The solicitor should also record results for tests for mental capacity. The Banks v Goodfellow test covers a standard series of points which an individual must understand to pass the requirement of ‘testamentary capacity’.
Modiri also says that you should not be accompanied by your beneficiaries when you give your solicitor instructions. “Avoid beneficiaries arranging appointments, transporting the testator [the will writer], or providing ‘notes’ of what the will should say. Those facts often become ‘suspicious circumstances’”, he points out.
If you have any sight or hearing problems, the solicitor should also use and keep a record of appropriate adjustments to ensure you understand the will.
Modri adds that it’s preferable to use independent witnesses when you sign the will, who do not stand to benefit from it.
The sad fact is that everyone will die at some stage. But before this day comes, potential problems with wills can be anticipated, and hopefully avoided, by talking to loved ones and explaining decisions behind your wishes.
Also bear in mind that certain family members or dependants may be able to raise a claim against your estate for financial provision, under the Inheritance (Provision for Family and Dependants) Act 1975.

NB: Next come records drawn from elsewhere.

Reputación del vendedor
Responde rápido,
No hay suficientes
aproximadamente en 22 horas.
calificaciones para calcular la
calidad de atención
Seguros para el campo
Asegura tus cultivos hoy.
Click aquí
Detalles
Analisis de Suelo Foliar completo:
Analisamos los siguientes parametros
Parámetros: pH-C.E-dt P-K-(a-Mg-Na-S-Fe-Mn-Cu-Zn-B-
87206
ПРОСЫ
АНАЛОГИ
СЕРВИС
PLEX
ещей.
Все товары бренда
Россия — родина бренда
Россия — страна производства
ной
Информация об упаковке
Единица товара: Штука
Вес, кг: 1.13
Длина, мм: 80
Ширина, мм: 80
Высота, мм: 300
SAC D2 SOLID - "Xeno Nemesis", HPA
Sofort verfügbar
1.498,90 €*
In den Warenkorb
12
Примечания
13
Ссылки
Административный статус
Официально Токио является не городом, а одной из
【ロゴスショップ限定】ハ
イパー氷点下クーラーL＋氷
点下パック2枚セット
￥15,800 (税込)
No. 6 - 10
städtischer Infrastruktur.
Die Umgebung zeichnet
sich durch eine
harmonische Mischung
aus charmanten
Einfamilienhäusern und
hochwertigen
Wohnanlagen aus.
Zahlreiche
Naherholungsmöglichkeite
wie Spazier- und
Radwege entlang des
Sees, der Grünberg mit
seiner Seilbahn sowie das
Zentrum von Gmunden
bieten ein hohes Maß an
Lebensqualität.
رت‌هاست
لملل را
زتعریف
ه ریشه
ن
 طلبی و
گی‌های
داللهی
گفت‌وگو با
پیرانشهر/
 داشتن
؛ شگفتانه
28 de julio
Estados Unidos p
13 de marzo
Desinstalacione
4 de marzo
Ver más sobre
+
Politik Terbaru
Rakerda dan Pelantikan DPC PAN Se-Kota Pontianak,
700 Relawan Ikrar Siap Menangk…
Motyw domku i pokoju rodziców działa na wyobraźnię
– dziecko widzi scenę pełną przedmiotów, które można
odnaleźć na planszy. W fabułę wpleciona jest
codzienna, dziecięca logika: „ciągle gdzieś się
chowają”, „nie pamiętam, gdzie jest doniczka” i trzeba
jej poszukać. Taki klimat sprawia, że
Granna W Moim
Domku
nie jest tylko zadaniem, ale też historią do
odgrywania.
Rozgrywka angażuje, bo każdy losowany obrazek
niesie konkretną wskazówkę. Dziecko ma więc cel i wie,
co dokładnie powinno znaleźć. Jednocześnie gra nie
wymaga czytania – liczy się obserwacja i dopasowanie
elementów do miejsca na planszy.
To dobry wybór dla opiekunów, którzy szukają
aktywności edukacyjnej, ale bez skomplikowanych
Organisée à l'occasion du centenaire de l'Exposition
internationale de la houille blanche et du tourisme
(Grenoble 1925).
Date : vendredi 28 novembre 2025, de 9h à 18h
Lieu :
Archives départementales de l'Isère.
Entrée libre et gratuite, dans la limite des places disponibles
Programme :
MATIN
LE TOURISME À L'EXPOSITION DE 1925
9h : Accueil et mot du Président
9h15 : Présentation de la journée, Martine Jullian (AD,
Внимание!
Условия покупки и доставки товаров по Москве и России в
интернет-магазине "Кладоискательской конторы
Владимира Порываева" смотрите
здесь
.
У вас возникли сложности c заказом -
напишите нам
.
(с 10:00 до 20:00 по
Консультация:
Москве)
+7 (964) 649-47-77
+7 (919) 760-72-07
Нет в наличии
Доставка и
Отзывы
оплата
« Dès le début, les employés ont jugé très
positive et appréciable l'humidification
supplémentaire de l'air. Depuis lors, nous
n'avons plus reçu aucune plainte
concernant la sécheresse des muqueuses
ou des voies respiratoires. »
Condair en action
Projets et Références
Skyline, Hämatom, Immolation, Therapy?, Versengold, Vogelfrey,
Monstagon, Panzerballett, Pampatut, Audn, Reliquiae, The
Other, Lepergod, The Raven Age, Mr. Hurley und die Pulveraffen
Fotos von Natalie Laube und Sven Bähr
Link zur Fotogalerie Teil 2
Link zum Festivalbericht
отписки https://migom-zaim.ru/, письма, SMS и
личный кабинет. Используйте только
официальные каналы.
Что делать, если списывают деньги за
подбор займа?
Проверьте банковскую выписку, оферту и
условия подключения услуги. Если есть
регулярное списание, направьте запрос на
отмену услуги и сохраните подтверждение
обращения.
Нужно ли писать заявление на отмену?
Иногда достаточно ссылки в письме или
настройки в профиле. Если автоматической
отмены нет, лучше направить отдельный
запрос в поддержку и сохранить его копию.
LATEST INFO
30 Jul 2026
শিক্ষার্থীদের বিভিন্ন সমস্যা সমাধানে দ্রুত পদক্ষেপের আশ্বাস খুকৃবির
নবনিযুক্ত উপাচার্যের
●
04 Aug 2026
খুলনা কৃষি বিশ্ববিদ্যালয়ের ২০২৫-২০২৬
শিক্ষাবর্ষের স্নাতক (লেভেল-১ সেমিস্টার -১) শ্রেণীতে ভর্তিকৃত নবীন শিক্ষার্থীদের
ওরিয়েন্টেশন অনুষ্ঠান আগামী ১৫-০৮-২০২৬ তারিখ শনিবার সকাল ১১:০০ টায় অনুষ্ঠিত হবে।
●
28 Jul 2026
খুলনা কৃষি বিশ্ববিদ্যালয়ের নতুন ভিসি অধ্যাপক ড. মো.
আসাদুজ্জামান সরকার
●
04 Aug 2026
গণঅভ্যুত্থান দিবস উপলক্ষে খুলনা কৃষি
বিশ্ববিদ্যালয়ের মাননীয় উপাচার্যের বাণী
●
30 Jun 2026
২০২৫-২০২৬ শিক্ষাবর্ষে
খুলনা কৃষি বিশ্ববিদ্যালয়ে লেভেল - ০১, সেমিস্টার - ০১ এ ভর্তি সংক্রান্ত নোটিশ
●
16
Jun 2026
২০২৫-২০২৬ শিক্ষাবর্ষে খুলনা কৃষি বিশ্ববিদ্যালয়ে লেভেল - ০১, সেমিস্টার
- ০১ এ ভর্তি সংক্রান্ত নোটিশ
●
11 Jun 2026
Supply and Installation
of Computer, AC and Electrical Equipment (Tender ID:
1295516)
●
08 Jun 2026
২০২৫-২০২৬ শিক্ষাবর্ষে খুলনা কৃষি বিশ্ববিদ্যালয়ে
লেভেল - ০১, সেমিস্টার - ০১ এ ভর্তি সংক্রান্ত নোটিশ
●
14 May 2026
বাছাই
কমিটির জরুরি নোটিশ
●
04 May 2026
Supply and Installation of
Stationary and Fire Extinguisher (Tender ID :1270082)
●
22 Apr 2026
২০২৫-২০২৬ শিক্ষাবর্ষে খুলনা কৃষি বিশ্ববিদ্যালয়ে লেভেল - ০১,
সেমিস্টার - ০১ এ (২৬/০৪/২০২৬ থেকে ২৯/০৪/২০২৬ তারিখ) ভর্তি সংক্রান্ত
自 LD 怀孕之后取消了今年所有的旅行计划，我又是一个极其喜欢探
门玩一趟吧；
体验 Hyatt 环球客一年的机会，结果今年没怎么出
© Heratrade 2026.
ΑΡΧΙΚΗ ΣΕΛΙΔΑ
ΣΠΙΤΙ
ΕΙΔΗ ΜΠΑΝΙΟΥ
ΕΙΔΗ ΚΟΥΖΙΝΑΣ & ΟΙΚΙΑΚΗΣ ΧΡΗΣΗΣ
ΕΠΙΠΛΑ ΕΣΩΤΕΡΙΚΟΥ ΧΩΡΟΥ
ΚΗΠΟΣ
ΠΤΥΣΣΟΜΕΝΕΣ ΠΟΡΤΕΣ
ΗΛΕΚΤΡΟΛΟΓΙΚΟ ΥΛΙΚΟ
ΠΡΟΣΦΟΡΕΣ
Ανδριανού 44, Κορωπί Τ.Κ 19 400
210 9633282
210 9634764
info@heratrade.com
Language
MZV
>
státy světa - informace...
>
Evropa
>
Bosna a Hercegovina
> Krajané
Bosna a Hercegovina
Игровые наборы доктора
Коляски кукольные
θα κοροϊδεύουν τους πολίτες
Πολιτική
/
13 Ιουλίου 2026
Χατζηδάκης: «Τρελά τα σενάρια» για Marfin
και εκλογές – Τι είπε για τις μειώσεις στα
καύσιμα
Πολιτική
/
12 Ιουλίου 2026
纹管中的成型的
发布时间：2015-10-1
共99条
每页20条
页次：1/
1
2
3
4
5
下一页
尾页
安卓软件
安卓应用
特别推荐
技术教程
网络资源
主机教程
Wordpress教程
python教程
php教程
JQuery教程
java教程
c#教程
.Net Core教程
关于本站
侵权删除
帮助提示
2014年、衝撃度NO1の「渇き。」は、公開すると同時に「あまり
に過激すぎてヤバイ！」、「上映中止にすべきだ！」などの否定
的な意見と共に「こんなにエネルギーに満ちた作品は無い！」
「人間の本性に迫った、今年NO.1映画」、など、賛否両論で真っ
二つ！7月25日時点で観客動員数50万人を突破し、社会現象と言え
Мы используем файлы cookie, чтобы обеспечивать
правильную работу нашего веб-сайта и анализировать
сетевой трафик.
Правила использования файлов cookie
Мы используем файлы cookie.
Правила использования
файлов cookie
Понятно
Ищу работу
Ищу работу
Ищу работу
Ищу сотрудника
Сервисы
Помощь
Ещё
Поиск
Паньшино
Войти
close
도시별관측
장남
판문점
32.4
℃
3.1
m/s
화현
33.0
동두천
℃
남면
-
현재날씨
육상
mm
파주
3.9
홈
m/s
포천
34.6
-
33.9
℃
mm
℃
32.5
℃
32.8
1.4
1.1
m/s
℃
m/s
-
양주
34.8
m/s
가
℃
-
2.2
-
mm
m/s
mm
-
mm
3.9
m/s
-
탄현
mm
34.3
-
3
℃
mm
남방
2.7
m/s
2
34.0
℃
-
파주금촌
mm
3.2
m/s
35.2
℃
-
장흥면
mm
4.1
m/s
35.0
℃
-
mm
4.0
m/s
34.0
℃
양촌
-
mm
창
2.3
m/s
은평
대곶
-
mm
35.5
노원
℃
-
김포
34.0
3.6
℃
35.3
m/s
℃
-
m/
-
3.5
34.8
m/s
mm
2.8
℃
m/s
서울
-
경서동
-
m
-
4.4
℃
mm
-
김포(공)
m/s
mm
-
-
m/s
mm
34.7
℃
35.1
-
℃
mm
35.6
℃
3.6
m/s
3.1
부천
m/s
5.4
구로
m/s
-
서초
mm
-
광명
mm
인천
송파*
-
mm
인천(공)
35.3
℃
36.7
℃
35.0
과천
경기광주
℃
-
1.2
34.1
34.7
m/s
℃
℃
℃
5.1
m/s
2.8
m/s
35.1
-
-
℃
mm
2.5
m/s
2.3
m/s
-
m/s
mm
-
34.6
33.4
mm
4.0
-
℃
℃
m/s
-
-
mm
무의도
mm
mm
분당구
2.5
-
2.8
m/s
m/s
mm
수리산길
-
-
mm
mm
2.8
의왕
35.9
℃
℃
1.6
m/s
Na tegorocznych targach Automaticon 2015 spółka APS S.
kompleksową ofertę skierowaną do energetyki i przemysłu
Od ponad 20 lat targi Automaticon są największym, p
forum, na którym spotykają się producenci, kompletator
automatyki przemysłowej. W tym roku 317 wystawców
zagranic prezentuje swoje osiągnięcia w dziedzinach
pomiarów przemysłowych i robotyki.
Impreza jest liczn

This could be possible if they believe that they haven’t been provided for adequately in your will. Modiri says: “It is therefore important to take advice on the potential for such claims from eligible parties, including a spouse, dependants, minor, or disabled children, or a co-habiting partner, and to consider appropriate planning measures such as lifetime gifting, insurance, or the use of a trust structure,” he explains.
Modiri says a statement explaining the decision can often be useful in such cases. But adds that it should be worded carefully, as a court will consider what is written when deciding whether the provision, or lack of provision, was reasonable.